Hamilton : il n’y a jamais rien eu de tel à Broadway.

La comédie musicale multiraciale qui combine rap et hip-hop pour mettre en scène la vie et la mort d’Alexander Hamilton cartonne à New York dès le premier lever de rideau. À tel point qu’elle amasse le chiffre record de 16 nominations pour les Tony Awards, qui récompensent les meilleures pièces de théâtre. Et pas moins de 11 statuettes.

Ce spectacle, le récit du parcours du premier secrétaire au Trésor des États-Unis qui, de pauvre orphelin immigré des Caraïbes, devait se distinguer dans la guerre d’indépendance de son nouveau pays et défendre sans relâche sa Constitution, est aussi une nouvelle leçon d’histoire pour les spectateurs. La plupart d’entre eux ne connaissent du récit des Pères fondateurs que ce qu’ils ont appris à l’école. Dans Hamilton, les rôles sont en grande partie confiés à des acteurs de couleur. (En réalité, les Pères fondateurs étaient tous blancs. Certains étaient propriétaires d’esclaves. Et aucun n’était rappeur.)

Lin-Manuel Miranda (© AP Images)
Le créateur et star de « Hamilton », Lin-Manuel Miranda, avant une répétition à New York. La pièce a remporté un prix Pulitzer. (© AP Images)

Les États-Unis ont beaucoup changé depuis leur création. Comme l’a dit l’auteur, compositeur et star de la pièce, Lin-Manuel Miranda, né de parents porto-ricains : « Notre troupe ressemble à l’Amérique. »

Il est quasiment impossible de trouver des billets pour Hamilton, à moins d’être parmi les 20 000 élèves qui y assistent pour 10 dollars dans le cadre de leur cours d’histoire des États-Unis. La fondation Rockefeller subventionne ces billets pour les écoles qui ont été choisies sur la base de la diversité. (Les amateurs de théâtre doivent, eux, débourser une somme bien plus importante.)

L’ouvrage Hamilton, the Revolution combine le scénario de la pièce et le récit des événements qui ont mené à sa création. Son coauteur, Jeremy McCarter, explique que cette comédie musicale à succès « donne la parole à d’autres narrateurs de notre histoire … et nous offre un aperçu de la nouvelle Amérique, à la diversité toujours plus grande ».

Une diversité extraordinaire

Hamilton n’est pas la seule pièce à Broadway qui mette en relief la diversité de la population américaine. Quatorze des 40 nominations récemment annoncées pour un Tony Award sont allées à des acteurs africains-américains ou d’origines hispanique et asiatique. Quatre acteurs de couleur ont remporté une statuette, dont trois jouent dans Hamilton.

L’actrice Lupita Nyong’o, née au Mexique de parents kényans, a reçu une nomination pour son rôle dans Eclipsed, une pièce qui relate la lutte menée par des femmes pour survivre pendant la guerre civile au Liberia.
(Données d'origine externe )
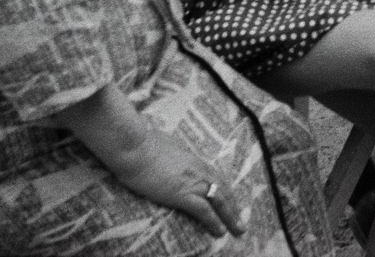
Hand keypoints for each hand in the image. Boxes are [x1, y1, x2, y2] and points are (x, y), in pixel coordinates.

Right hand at [112, 129, 245, 238]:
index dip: (225, 189)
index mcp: (193, 158)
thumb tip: (169, 153)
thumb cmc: (141, 143)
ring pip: (219, 200)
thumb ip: (172, 152)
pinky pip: (204, 210)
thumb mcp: (164, 144)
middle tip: (241, 221)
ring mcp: (192, 181)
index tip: (231, 200)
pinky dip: (214, 221)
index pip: (215, 176)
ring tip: (238, 230)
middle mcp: (198, 169)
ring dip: (230, 216)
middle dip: (234, 206)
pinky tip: (220, 231)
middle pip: (223, 189)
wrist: (133, 146)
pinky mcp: (182, 193)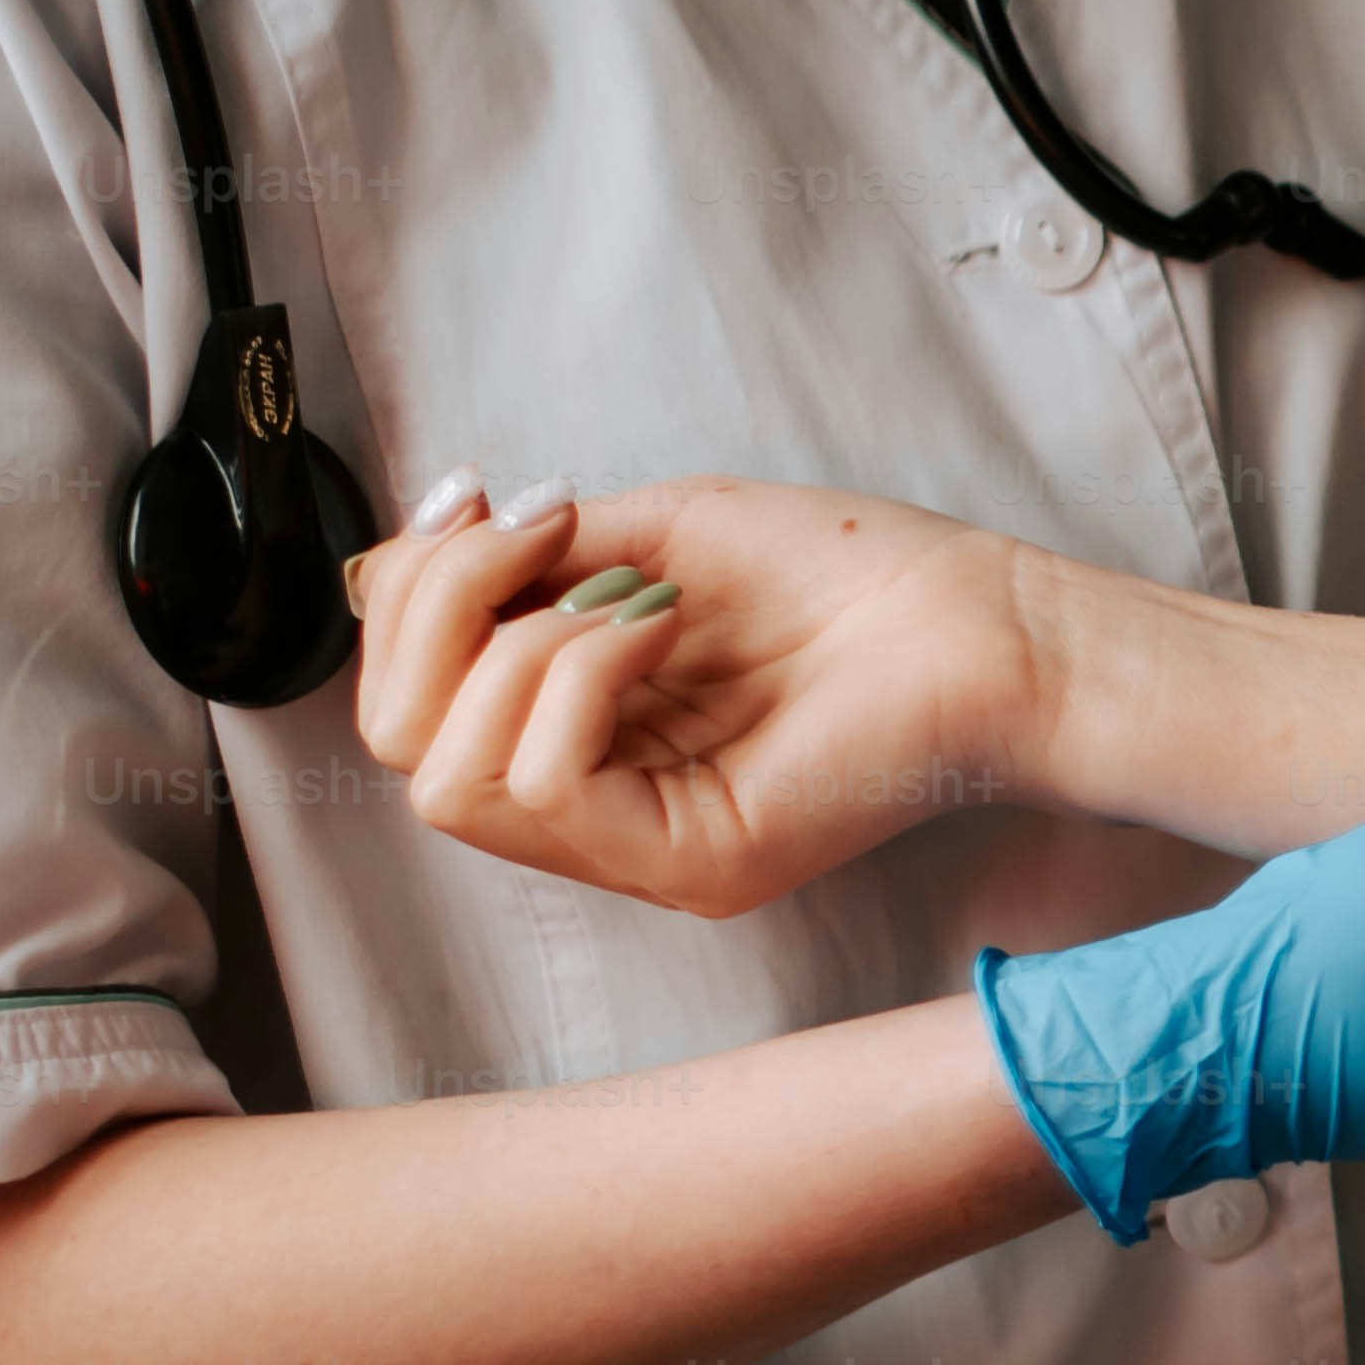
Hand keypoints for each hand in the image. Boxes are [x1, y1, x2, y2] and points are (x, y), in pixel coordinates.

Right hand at [344, 471, 1053, 919]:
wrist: (985, 618)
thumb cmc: (845, 576)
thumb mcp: (642, 541)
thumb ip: (512, 569)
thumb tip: (379, 569)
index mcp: (577, 738)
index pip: (404, 704)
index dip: (411, 591)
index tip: (484, 499)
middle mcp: (594, 812)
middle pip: (398, 746)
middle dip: (436, 610)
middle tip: (539, 534)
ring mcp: (636, 851)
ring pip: (449, 779)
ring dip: (515, 641)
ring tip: (630, 593)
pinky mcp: (689, 864)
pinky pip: (544, 783)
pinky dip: (577, 673)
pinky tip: (657, 628)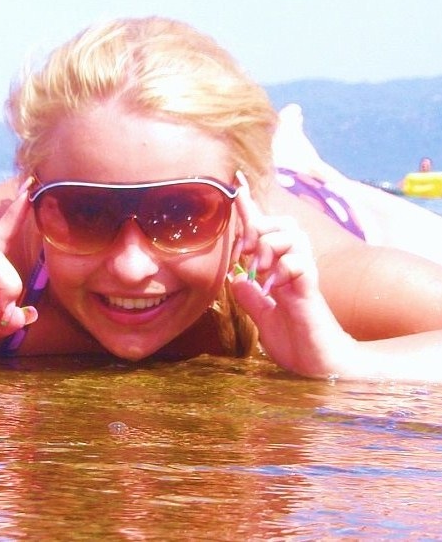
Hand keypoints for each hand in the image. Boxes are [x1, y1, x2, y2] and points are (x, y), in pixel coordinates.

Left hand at [228, 172, 354, 377]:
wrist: (319, 368)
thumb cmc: (296, 342)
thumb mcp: (263, 317)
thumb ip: (251, 297)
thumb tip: (234, 278)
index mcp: (280, 271)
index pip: (266, 232)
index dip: (251, 209)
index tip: (236, 185)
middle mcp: (294, 268)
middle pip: (284, 223)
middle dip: (259, 227)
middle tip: (244, 252)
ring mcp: (304, 277)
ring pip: (295, 236)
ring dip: (270, 245)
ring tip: (258, 268)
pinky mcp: (311, 292)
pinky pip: (302, 264)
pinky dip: (283, 268)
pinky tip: (271, 285)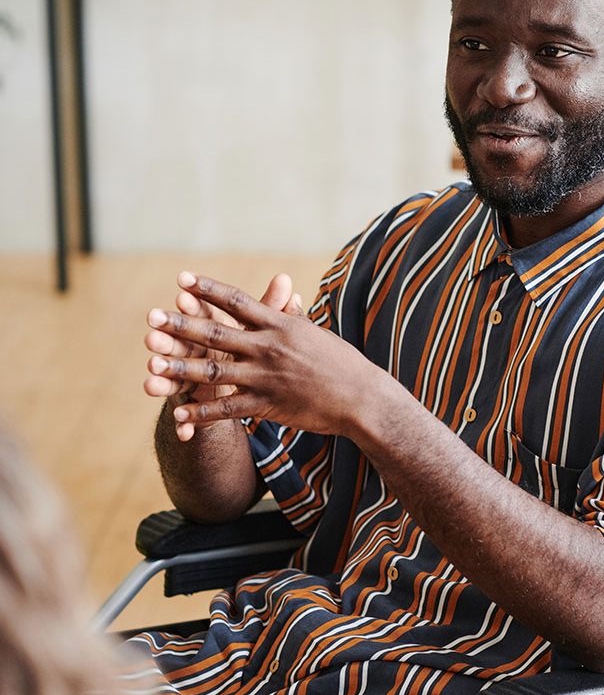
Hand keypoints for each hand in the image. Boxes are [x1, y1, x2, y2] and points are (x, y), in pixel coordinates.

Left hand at [144, 273, 380, 438]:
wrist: (362, 398)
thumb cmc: (343, 363)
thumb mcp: (317, 333)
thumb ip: (294, 317)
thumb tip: (287, 296)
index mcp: (280, 325)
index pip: (236, 302)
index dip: (206, 290)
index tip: (180, 280)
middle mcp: (268, 347)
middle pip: (215, 334)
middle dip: (180, 326)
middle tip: (151, 318)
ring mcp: (265, 377)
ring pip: (213, 372)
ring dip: (179, 370)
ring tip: (150, 367)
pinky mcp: (267, 406)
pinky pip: (227, 409)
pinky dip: (202, 413)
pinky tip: (179, 414)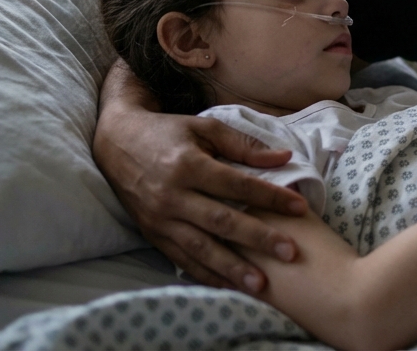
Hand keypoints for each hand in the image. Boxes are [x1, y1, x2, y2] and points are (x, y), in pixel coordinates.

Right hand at [93, 60, 307, 292]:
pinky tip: (229, 286)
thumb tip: (284, 158)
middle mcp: (172, 195)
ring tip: (261, 284)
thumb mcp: (204, 129)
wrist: (116, 144)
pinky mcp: (152, 235)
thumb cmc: (168, 134)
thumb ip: (244, 145)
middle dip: (258, 239)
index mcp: (188, 165)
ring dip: (232, 268)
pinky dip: (206, 275)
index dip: (270, 197)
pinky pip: (182, 259)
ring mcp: (160, 219)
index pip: (236, 185)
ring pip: (201, 248)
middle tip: (290, 252)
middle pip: (221, 221)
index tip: (300, 207)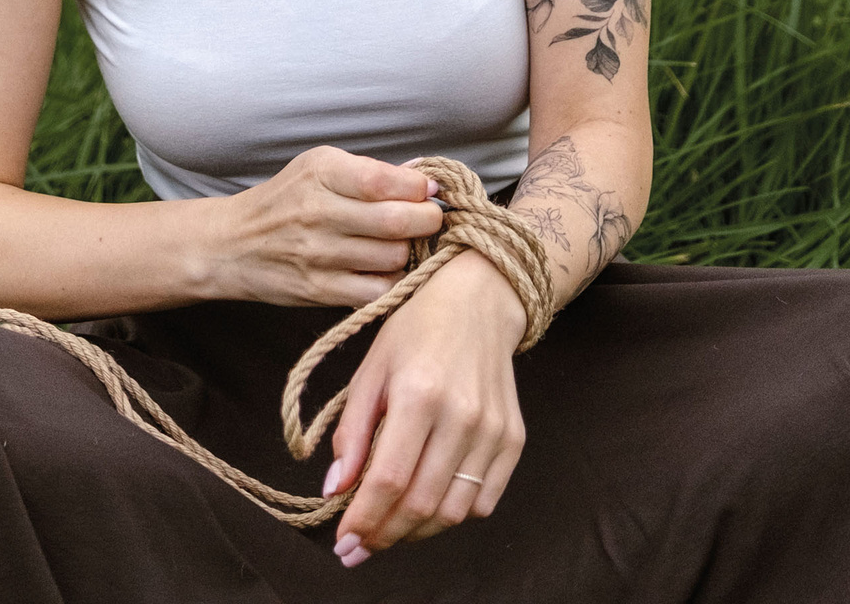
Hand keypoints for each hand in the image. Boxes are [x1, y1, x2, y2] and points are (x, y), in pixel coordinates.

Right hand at [212, 146, 443, 307]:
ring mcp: (318, 255)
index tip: (429, 192)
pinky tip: (385, 269)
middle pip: (397, 221)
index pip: (384, 180)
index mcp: (322, 173)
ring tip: (403, 244)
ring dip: (411, 252)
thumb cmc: (287, 200)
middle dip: (428, 220)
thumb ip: (371, 171)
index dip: (419, 188)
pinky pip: (377, 290)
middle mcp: (318, 212)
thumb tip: (425, 179)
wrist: (232, 244)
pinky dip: (392, 281)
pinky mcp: (319, 290)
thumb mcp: (320, 167)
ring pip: (393, 257)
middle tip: (430, 220)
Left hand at [322, 250, 527, 565]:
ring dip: (417, 532)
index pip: (388, 479)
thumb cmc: (415, 330)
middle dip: (384, 535)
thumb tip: (336, 489)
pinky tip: (429, 509)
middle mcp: (461, 415)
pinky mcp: (514, 438)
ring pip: (454, 511)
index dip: (364, 519)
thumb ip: (353, 431)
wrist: (478, 301)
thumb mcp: (371, 370)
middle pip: (421, 503)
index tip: (344, 540)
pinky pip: (485, 501)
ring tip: (390, 529)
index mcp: (418, 394)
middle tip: (360, 547)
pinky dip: (454, 516)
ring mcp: (493, 430)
Elle a confié au quotidien Washington Post : « Je regarde le public diversifié qui vient … et je me sens fière … de partager cette histoire importante avec le monde. »

Lupita Nyong'o (© AP Images)
L’actrice kényane Lupita Nyong’o, née au Mexique, répond aux questions de la presse. (© AP Images)

Une adaptation de la comédie musicale Spring Awakening (L’Éveil du printemps), avec en tête d’affiche l’actrice primée d’un Oscar Marlee Matlin et d’autres artistes sourds, a reçu trois nominations pour un Tony. Elle est jouée dans le langage des signes. (La participation d’Ali Stroker, une actrice paralysée qui se déplace en fauteuil roulant, constitue une première pour Broadway.)

La diversité sur les planches tranche avec la situation dans l’industrie du cinéma. Les récentes nominations pour les grandes catégories d’Oscars sont allées toutes à des acteurs blancs, ce qui a provoqué un boycott de la cérémonie de remise des statuettes. Sans parler d’un tollé sur les réseaux sociaux. Le magazine du show business Variety a donné un large écho aux nominations pour les Tony Awards, un pied de nez manifeste à Hollywood.

Il s’en est fallu d’un prix pour qu’Hamilton égalise le record détenu par The Producers, qui avait décroché 12 Tony Awards en 2001. Lin-Manuel Miranda a reçu le Tony Award de la meilleure partition originale et celui de la meilleure comédie musicale. Le Tony du meilleur acteur a été décerné à Leslie Odom Jr., qui joue le rôle du vice-président Aaron Burr, l’ennemi juré d’Alexander Hamilton, interprété par Lin-Manuel Miranda. Une fois de plus, Burr l’a emporté sur son rival : en 1804, il l’avait tué dans un duel. Hier soir, c’est lui qui a été désigné le meilleur acteur.